I take part in the auction sometimes when ASX trading starts and you got to be really fast if something changes.

for that moment I would like to have my IB trading platform open and the Comsec website in a small size in the corner on my laptop and refresh prices continuously for the lastest. I prefer not to have a second screen.

how do I reset the full Comsec website to a small size?

thanks for any help


----------



## Bolle (27 March 2010)

double-click the title bar might do it.


----------



## yonnie (28 March 2010)

hey bolle, thanks for your help

title bar is that the bar with tools, print, home etc in it?

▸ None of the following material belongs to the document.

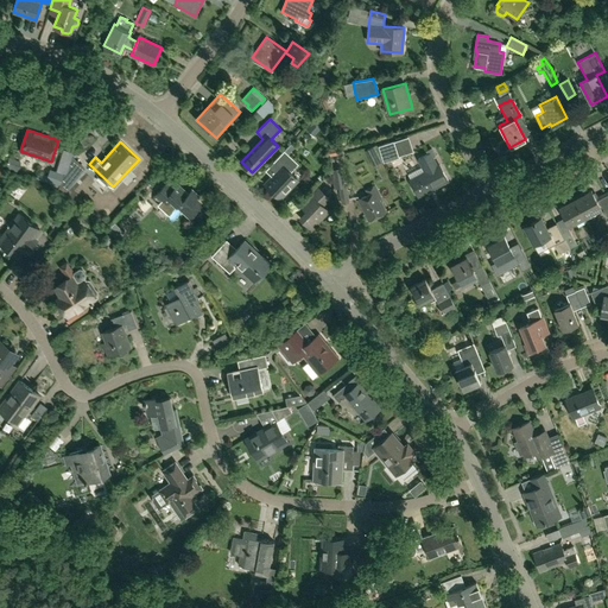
[(394,141),(379,146),(384,162),(399,157),(399,156),(394,141)]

double clicked on it and got a tab, typed in Comsec in the address bar and connected to Comsec, but still I cant resize this tab.

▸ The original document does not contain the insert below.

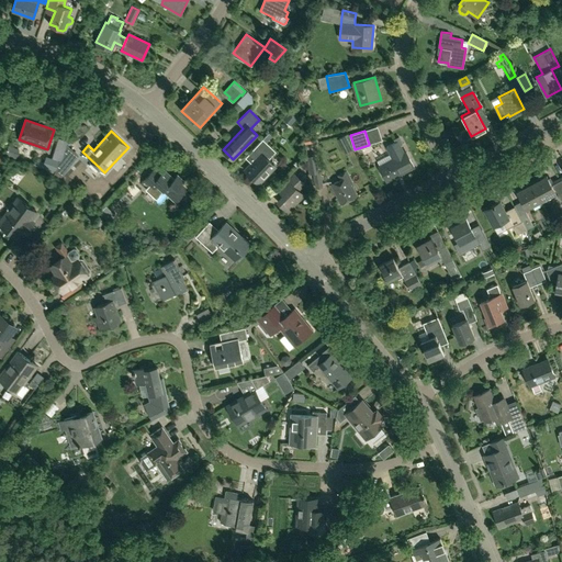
[(345,153),(353,148),(346,134),(338,138),(345,153)]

am I doing something wrong?


----------



## Whiskers (28 March 2010)

The very top, usually blue in Windows, where the minimise , restore down and close buttons are.


----------



## newbie trader (28 March 2010)

Blue bar (in top left has the internet symbol followed by the name of the website your on i.e Aussie Stock Forums - Reply to Topic - Mozilla Firefox. Then on the right of the blue bar it has the minimize, restore down and close buttons) double click 

N.T


----------



## yonnie (28 March 2010)

thank you bolle, whiskers and nt for your help.......got it now, excellent.

I did notice that if I delete that small window and I go on the internet again the new window will be in the same size as that small window.

is there anything I can do to avoid that or will everything turn to normal once I turn off the computer?


----------



## yonnie (28 March 2010)

oh, I think I got it; just double click on the title bar again aye.......
thanks


----------



## newbie trader (28 March 2010)

When the small screen comes up again hover your mouse over one of the corners of the page and you'll see a line with two arrows at either end then drag the corner of the page to fill up the screen. This will then mean your 'restore down' screen will be this size.

N.T


----------



## yonnie (28 March 2010)

thanks NT, will try it out........much appreciated


----------



## cutz (29 May 2010)

Can someone tell me the differences between Java SE 6 32 bit and 64 bit for mac.

The default 64 bit messes around with one of my trading apps, reverting to 32 bit resolves the issue.


----------